----- Exercise materials
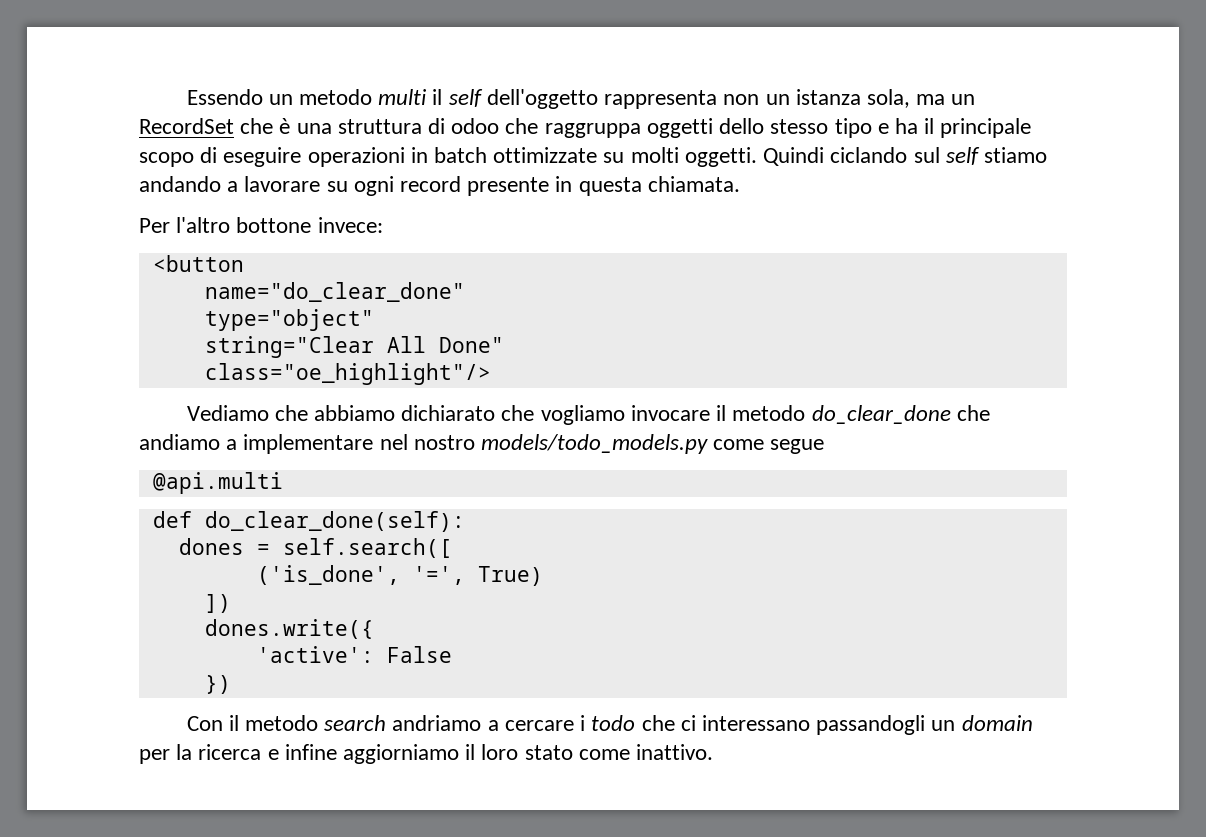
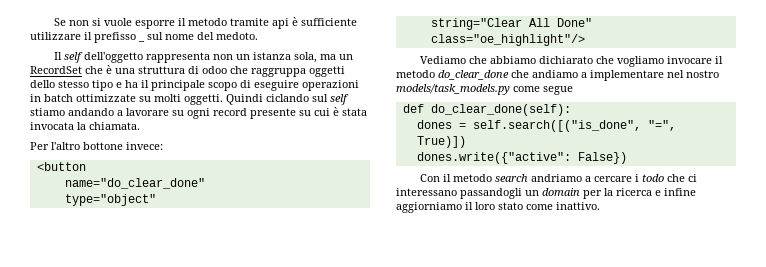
[186,89,443,105] Essendo un metodo multi il -> [53,17,357,29] [30,32,145,43] [147,32,258,40] [53,52,62,60] Se non si vuole esporre il metodo tramite api è sufficiente utilizzare il prefisso _ sul nome del medoto. // Il
[555,176,642,196] in questa -> [299,107,367,116] [30,122,86,130] su cui è stata invocata la
[481,434,709,454] models/todo_models.py -> [396,84,510,95] models/task_models.py
[152,472,283,494] // @api.multi -> (573, 90) none
[282,538,452,558] [256,565,543,586] [204,594,231,613] [204,619,374,639] [256,646,452,663] [204,675,231,694] self.search([ // ('is_done', '=', True) // ]) // dones.write({ // 'active': False // }) -> [472,120,676,132] [416,136,466,148] [416,152,627,164] self.search([("is_done", "=", True)]) // dones.write({"active": False})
----------
▸ **What is expected**:
An exact transcription of the records above is needed, with no pictures included.

▸ **The completed task**:
[186,89,443,105] Essendo un metodo multi il -> [53,17,357,29] [30,32,145,43] [147,32,258,40] [53,52,62,60] Se non si vuole esporre il metodo tramite api è sufficiente utilizzare il prefisso _ sul nome del medoto. // Il
[555,176,642,196] in questa -> [299,107,367,116] [30,122,86,130] su cui è stata invocata la
[481,434,709,454] models/todo_models.py -> [396,84,510,95] models/task_models.py
[152,472,283,494] // @api.multi -> (573, 90) none
[282,538,452,558] [256,565,543,586] [204,594,231,613] [204,619,374,639] [256,646,452,663] [204,675,231,694] self.search([ // ('is_done', '=', True) // ]) // dones.write({ // 'active': False // }) -> [472,120,676,132] [416,136,466,148] [416,152,627,164] self.search([("is_done", "=", True)]) // dones.write({"active": False})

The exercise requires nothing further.